The more the illness pervades the mind and the sufferer responds to the eating disorder, the more things like food and weight become a source of anxiety. Each time you respond to the voice telling you not to eat or you will feel something unbearable, the more the message in reinforced in the brain. You see, when you avoid something that makes you anxious, the more the brain is told that it is something to be anxious of because it is being avoided, and the more anxious you become of it. Another sneaky way the eating disorder survives is to completely distort the perception of the sufferer, so that their body looks to them to be completely different to what anyone else sees, and in a lot of cases, the thinner they become, the fatter they feel. This way the eating disorder continues to dictate the actions and thoughts of its host (and yes, that is what you feel like: just a host to a demon that is making you diminish in size inside and outside day by day).

I could go on, but let’s get back to willpower.

Meghan Trainor caused uproar with her incomprehensible comment about her apparent lack of willpower to “go anorexic”.

I wasn’t strong enough to have an eating disorder. I tried to go anorexic for a good three hours. I ate ice and celery, but that’s not even anorexic. And I quit. I was like, ‘Ma, can you make me a sandwich? Like, immediately.’

Her comment is one of such extreme ignorance that it makes my blood boil. For one, strength doesn’t come into eating disorders. Strength is something of value. It is a brilliantly positive trait to have; something you use in the face of hardship; to get through something or to defeat it. It is something that you use to fight and beat an eating disorder, not something you use to continue its existence. It does not take strength to have an eating disorder: it takes sickness and misery and intense self-hatred. It takes strength to recover. Secondly, you cannot “try to go anorexic for a good three hours”. Anorexia is first and foremost a mental illness (like all other eating disorders), not something that you can just “try” and then stop because you get a bit too hungry. “Trying” is not part of an eating disorder. You would never in a million years “try” to have an eating disorder if you understood what it entailed. It’s not about having the willpower to “go anorexic”. Any eating disorder is a disease that creeps up on you and slowly invades your mind bit by bit until it has wormed its way into every part of it, and then suddenly you realise that you are drowning in it and there is no conceivable way out. You don’t just “go anorexic” for three hours and then choose to stop. Need I say it again: there is no choice. And no, funnily enough eating ice and celery for three hours only does not mean you have a serious and deadly disease.

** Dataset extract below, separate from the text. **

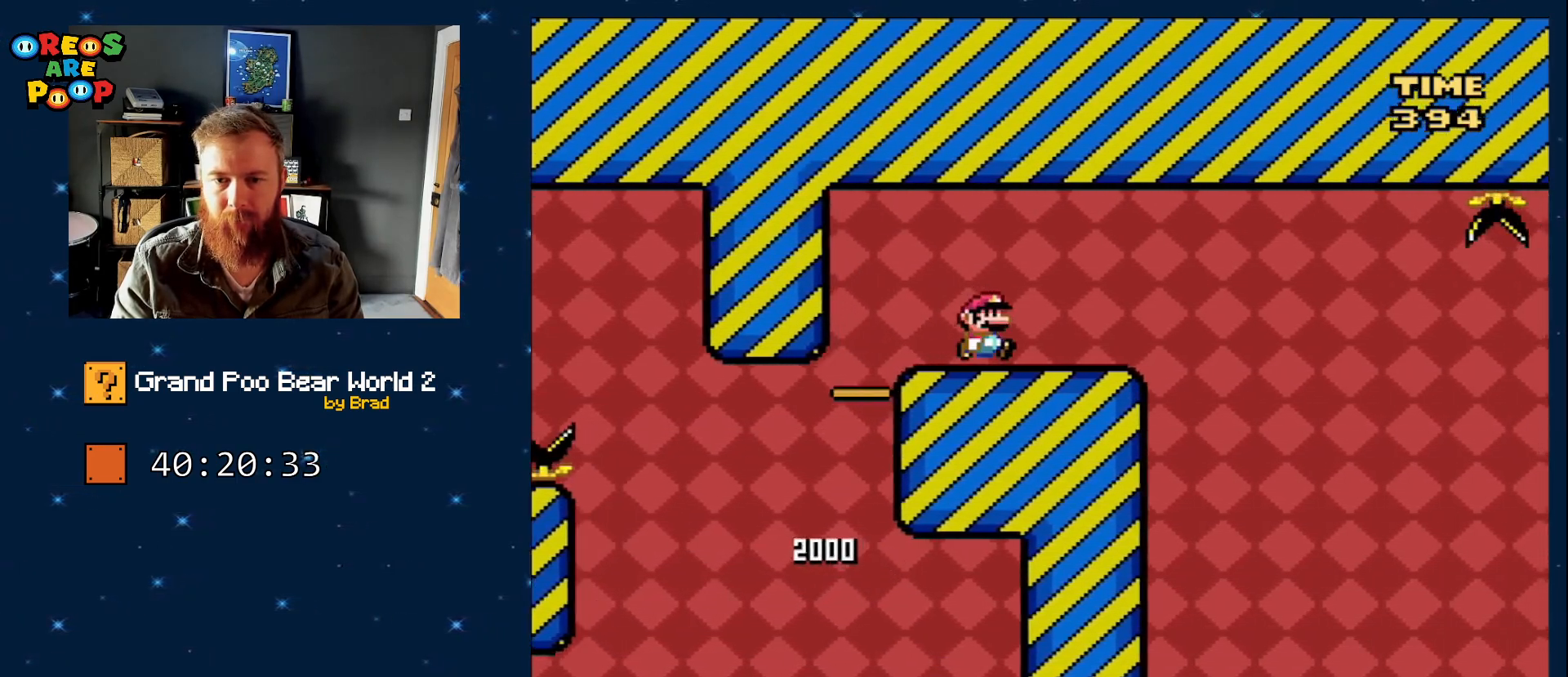
{"dt_ms": 500, "buttons": ["X"], "events": [[33, "B", "up"], [33, "DPAD_RIGHT", "up"], [67, "DPAD_LEFT", "down"], [67, "Y", "up"], [83, "DPAD_DOWN", "up"], [83, "X", "down"], [217, "DPAD_LEFT", "up"], [300, "DPAD_RIGHT", "down"], [433, "DPAD_RIGHT", "up"]]}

Willpower is inextricably linked to choice, and we know that eating disorders are not a choice, so the two cannot be thought of in conjunction with each other. Ever. To talk about eating disorders requiring willpower undermines the helplessness and hopelessness that someone feels whilst being under the control of such a powerful and deadly disease. To talk about eating disorders requiring willpower – a positive trait we all want – undermines the sheer anguish and torment someone suffering from one has to experience every second of every day. To say eating disorders require willpower is to inadvertently say that there is something that tortured person has that you admire. You are looking into eyes full of pain and saying, “I want what you have.

Willpower is a positive thing. Having an eating disorder is a living hell. Willpower is strength and control. Living with an eating disorder is being crushed under a dictator that ultimately wants you dead and feeling unable to do anything but obey and walk knowingly into the jaws of death. Willpower is willpower and eating disorders are eating disorders. Let’s not mix up the two.